Irgendwie war Alexander Van der Bellen der Auftritt zuwider, und daraus wollte er erst gar kein großes Geheimnis machen. Als der Bundespräsident am Donnerstag in der Hofburg vor die Kameras trat, sagte er unumwunden, dass er bei seinem ersten Auftritt nach der Wiederwahl über ganz andere Dinge hätte reden wollen.
Doch anstatt über politische Themen zu parlieren, musste das Staatsoberhaupt ernüchtert feststellen, dass das Vertrauen in die Demokratie „erschüttert“ ist; die kolportierten Zustände aus den Einvernahmen des Thomas Schmid hätten „fundamentale politische Unruhe“ erzeugt.
„Ich will das nicht hinnehmen!“, sagte Van der Bellen. Und damit meinte er, dass die Demokratie „massiven Schaden“ genommen habe, der an ihre Substanz gehe. War das in der Form nötig und angemessen – und: Ist es objektivierbar?
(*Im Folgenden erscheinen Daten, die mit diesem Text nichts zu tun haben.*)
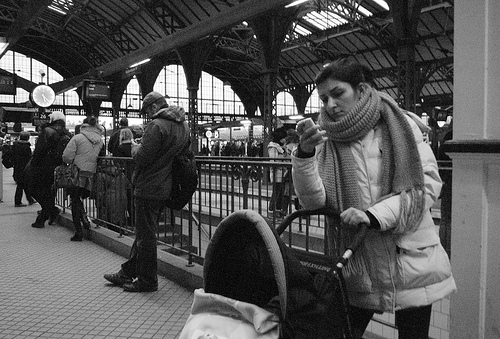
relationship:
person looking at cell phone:
[290, 58, 458, 338] [296, 117, 326, 147]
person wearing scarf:
[290, 64, 447, 338] [316, 94, 437, 276]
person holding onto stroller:
[290, 58, 458, 338] [212, 248, 342, 323]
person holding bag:
[72, 129, 98, 224] [47, 160, 89, 187]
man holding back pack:
[98, 90, 190, 295] [168, 141, 198, 209]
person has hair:
[290, 58, 458, 338] [313, 53, 395, 100]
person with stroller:
[290, 58, 458, 338] [173, 203, 365, 338]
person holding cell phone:
[290, 58, 458, 338] [296, 117, 326, 147]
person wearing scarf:
[290, 58, 458, 338] [317, 92, 427, 225]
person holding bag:
[62, 117, 105, 242] [52, 163, 89, 187]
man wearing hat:
[103, 90, 191, 293] [141, 91, 186, 111]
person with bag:
[62, 117, 105, 242] [52, 163, 89, 187]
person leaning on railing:
[62, 117, 105, 242] [213, 163, 261, 195]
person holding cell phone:
[290, 58, 458, 338] [291, 112, 330, 147]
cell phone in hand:
[293, 117, 326, 142] [292, 119, 332, 155]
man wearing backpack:
[98, 90, 190, 295] [170, 143, 202, 218]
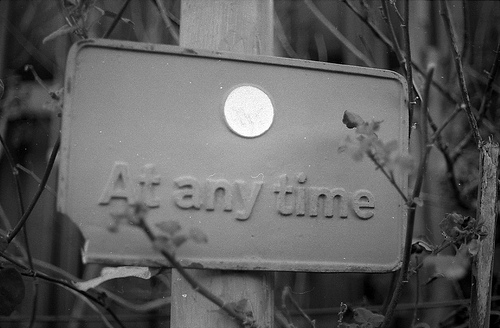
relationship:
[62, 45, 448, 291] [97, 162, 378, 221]
sign with at any time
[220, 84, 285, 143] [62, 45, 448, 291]
circle on sign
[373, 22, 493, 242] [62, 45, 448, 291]
branches around sign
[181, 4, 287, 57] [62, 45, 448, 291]
pole behind sign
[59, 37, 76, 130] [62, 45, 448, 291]
edges on sign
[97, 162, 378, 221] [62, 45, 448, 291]
at any time on sign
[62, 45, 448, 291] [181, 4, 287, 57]
sign on pole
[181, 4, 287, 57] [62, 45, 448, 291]
pole has sign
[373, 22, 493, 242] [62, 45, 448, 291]
branches near sign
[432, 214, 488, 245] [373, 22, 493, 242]
leaves on branches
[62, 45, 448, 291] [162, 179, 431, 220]
sign has writing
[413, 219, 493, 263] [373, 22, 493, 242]
flower on branches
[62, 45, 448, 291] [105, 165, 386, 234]
sign says at any time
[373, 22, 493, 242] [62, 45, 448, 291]
branches by sign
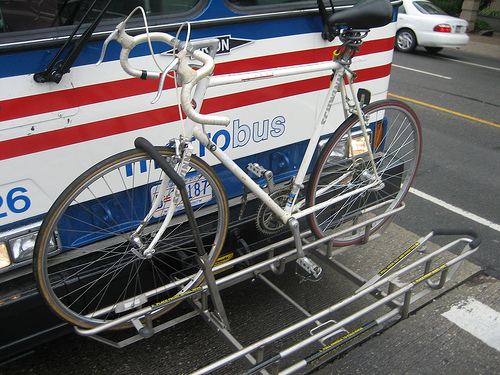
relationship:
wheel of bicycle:
[53, 131, 217, 310] [39, 54, 415, 290]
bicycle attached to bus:
[39, 54, 415, 290] [3, 2, 413, 280]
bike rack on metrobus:
[118, 234, 469, 374] [3, 2, 413, 280]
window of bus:
[6, 4, 187, 24] [3, 2, 413, 280]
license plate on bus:
[131, 176, 205, 207] [2, 43, 396, 194]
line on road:
[393, 60, 463, 89] [435, 130, 492, 181]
Um zu verstehen, warum sich der Bundespräsident diese Woche zu Wort gemeldet hat, während in den potenziellen Korruptionscausen kein Urteil gesprochen, ja noch nicht einmal ein Prozess initiiert worden ist, muss man eines sehen: Es gibt mittlerweile so etwas wie einen Rhythmus, eine Wiederholung – und die ist eher beunruhigend. Auch und besonders für Alexander Van der Bellen.
Von "So sind wir nicht" bis "darf doch alles nicht wahr sein"
Es war im Mai 2019, als er mit dem Satz „So sind wir nicht!“ auf das Ibiza-Video und die angetrunkenen Allmachtsfantasien eines Mannes reagierte, der damals eine nicht ganz kleine Parlamentspartei führte und später sogar Vizekanzler der Republik werden sollte.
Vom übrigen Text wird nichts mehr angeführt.